= Work item =
Copy the listing below exactly, but skip the pictures.
· · ·
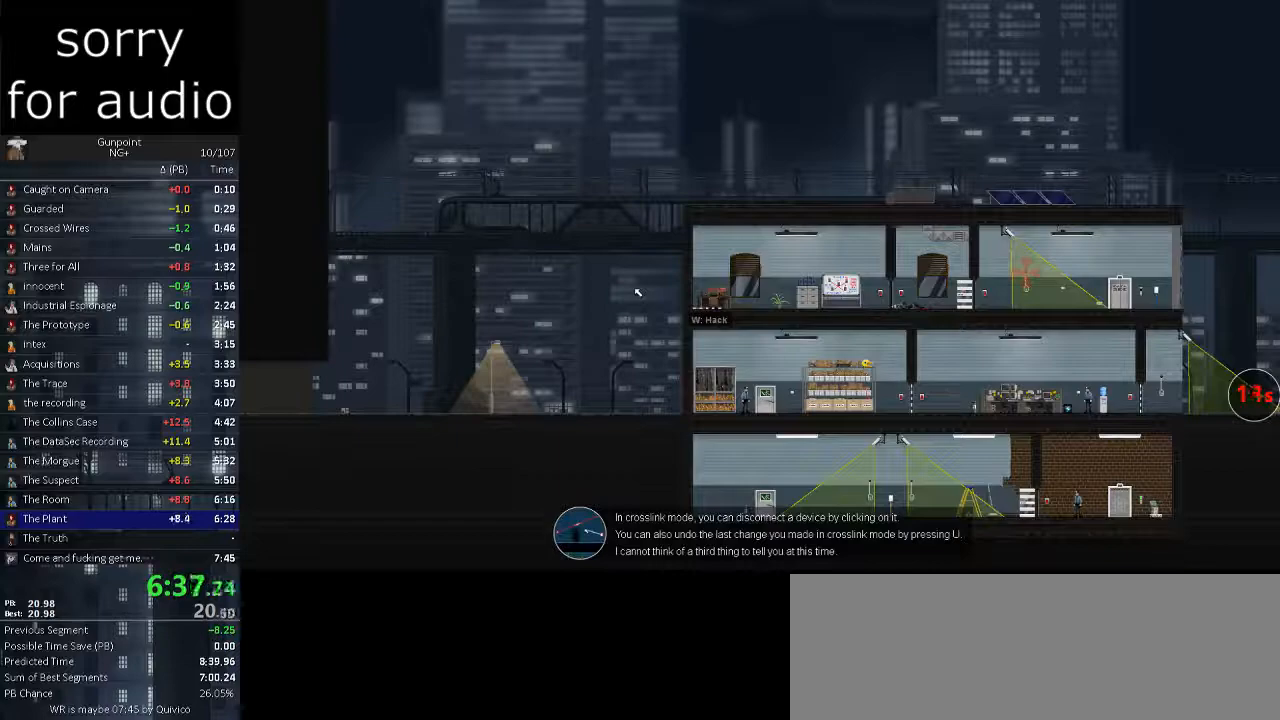
{"keys": [], "mouse": [], "events": []}
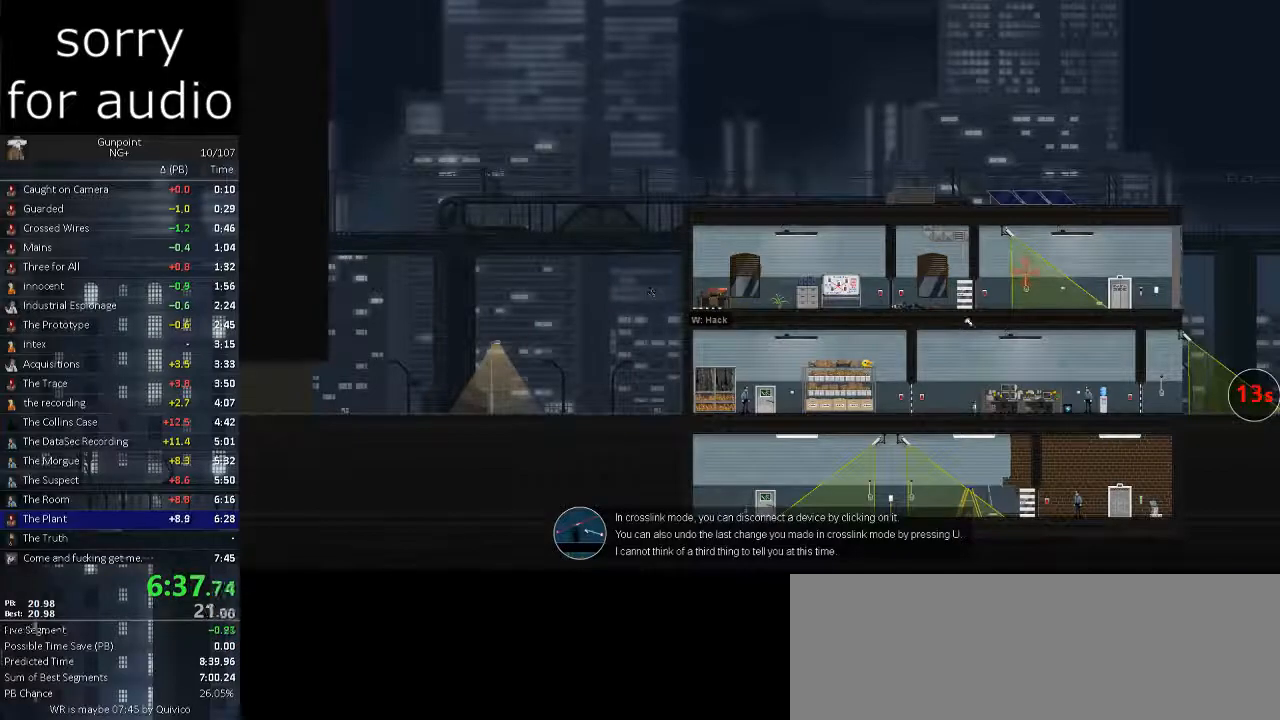
{"keys": [], "mouse": [], "events": [[183, "d", "down"], [500, "d", "up"]]}
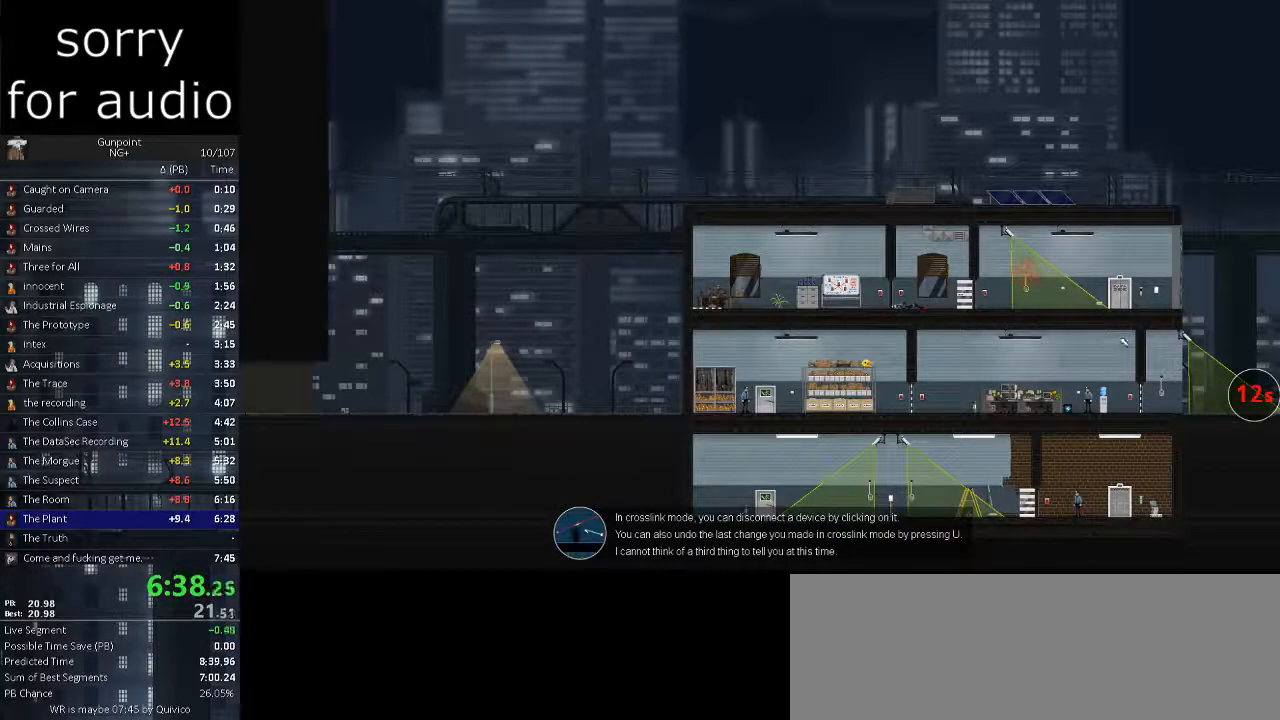
{"keys": ["d"], "mouse": [], "events": [[50, "mouse_left", "down"], [150, "mouse_left", "up"], [483, "d", "down"]]}
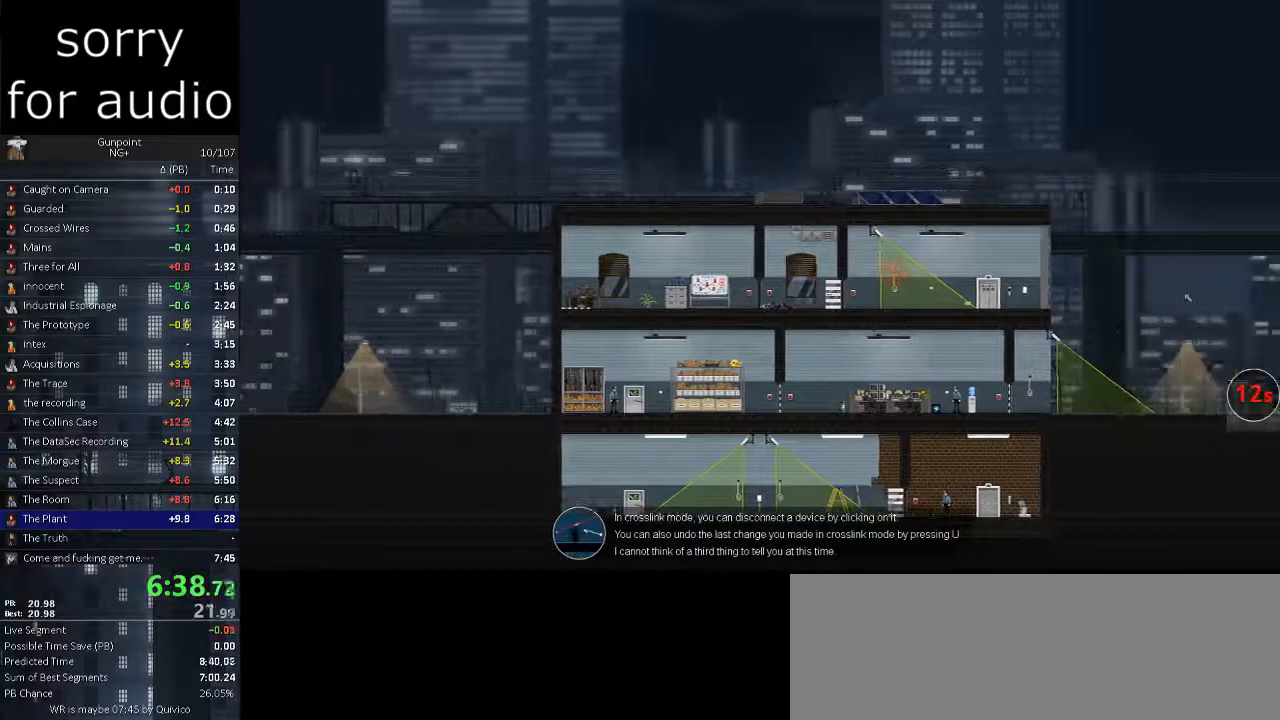
{"keys": [], "mouse": [], "events": [[217, "d", "up"], [267, "mouse_left", "down"], [350, "mouse_left", "up"]]}
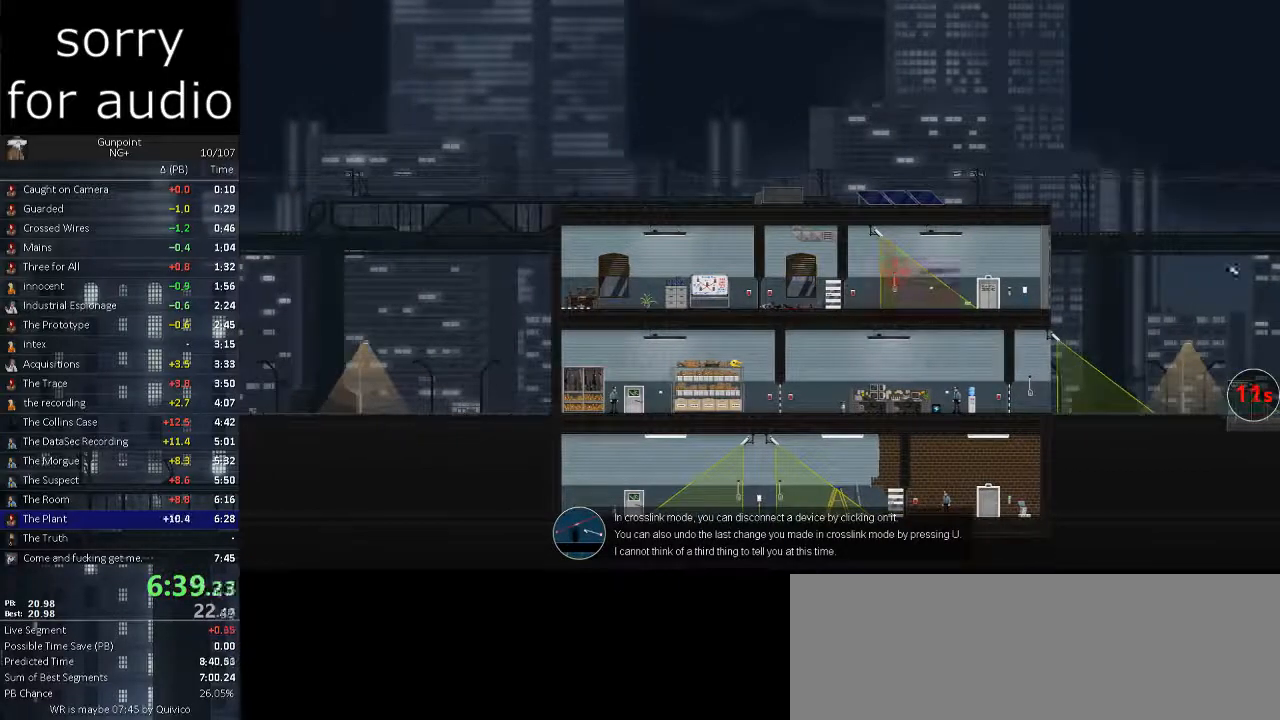
{"keys": [], "mouse": [], "events": []}
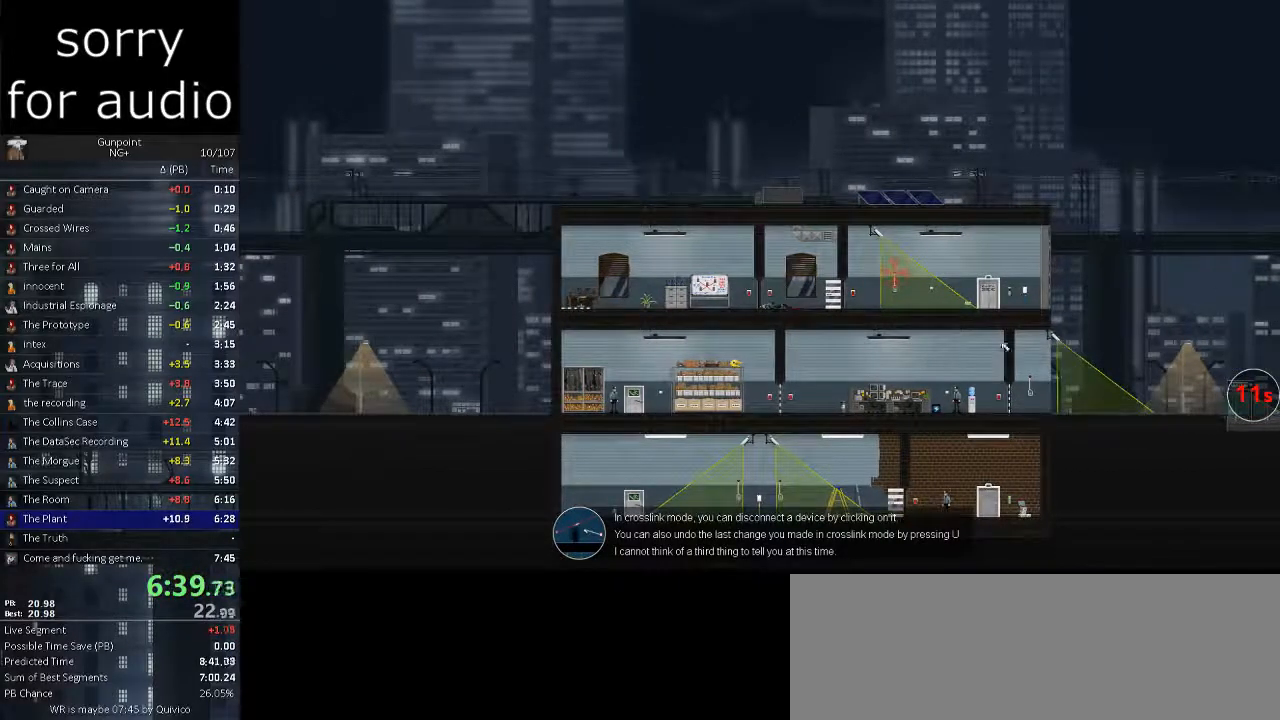
{"keys": [], "mouse": [], "events": [[200, "ctrl_l", "down"], [250, "ctrl_l", "up"]]}
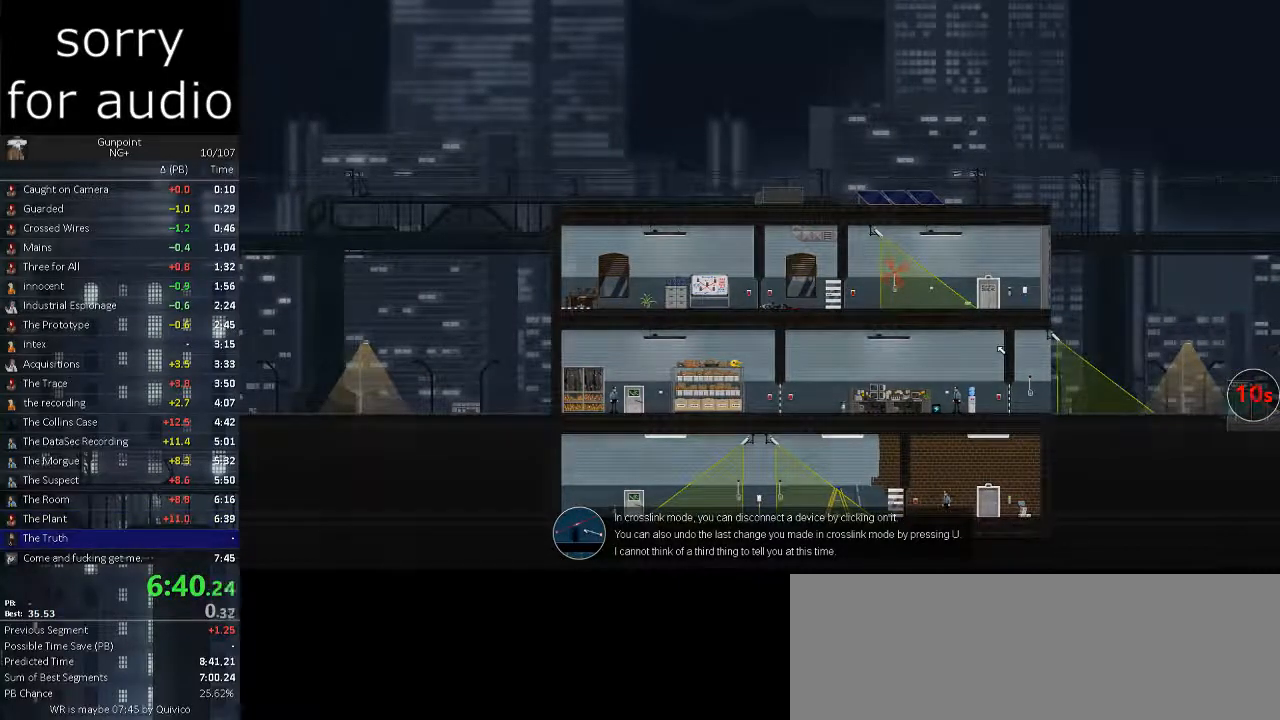
{"keys": [], "mouse": [], "events": [[167, "mouse_left", "down"], [267, "mouse_left", "up"], [300, "mouse_left", "down"], [400, "mouse_left", "up"]]}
· · ·
= Solution for this task =
{"keys": [], "mouse": [], "events": []}
{"keys": [], "mouse": [], "events": [[183, "d", "down"], [500, "d", "up"]]}
{"keys": ["d"], "mouse": [], "events": [[50, "mouse_left", "down"], [150, "mouse_left", "up"], [483, "d", "down"]]}
{"keys": [], "mouse": [], "events": [[217, "d", "up"], [267, "mouse_left", "down"], [350, "mouse_left", "up"]]}
{"keys": [], "mouse": [], "events": []}
{"keys": [], "mouse": [], "events": [[200, "ctrl_l", "down"], [250, "ctrl_l", "up"]]}
{"keys": [], "mouse": [], "events": [[167, "mouse_left", "down"], [267, "mouse_left", "up"], [300, "mouse_left", "down"], [400, "mouse_left", "up"]]}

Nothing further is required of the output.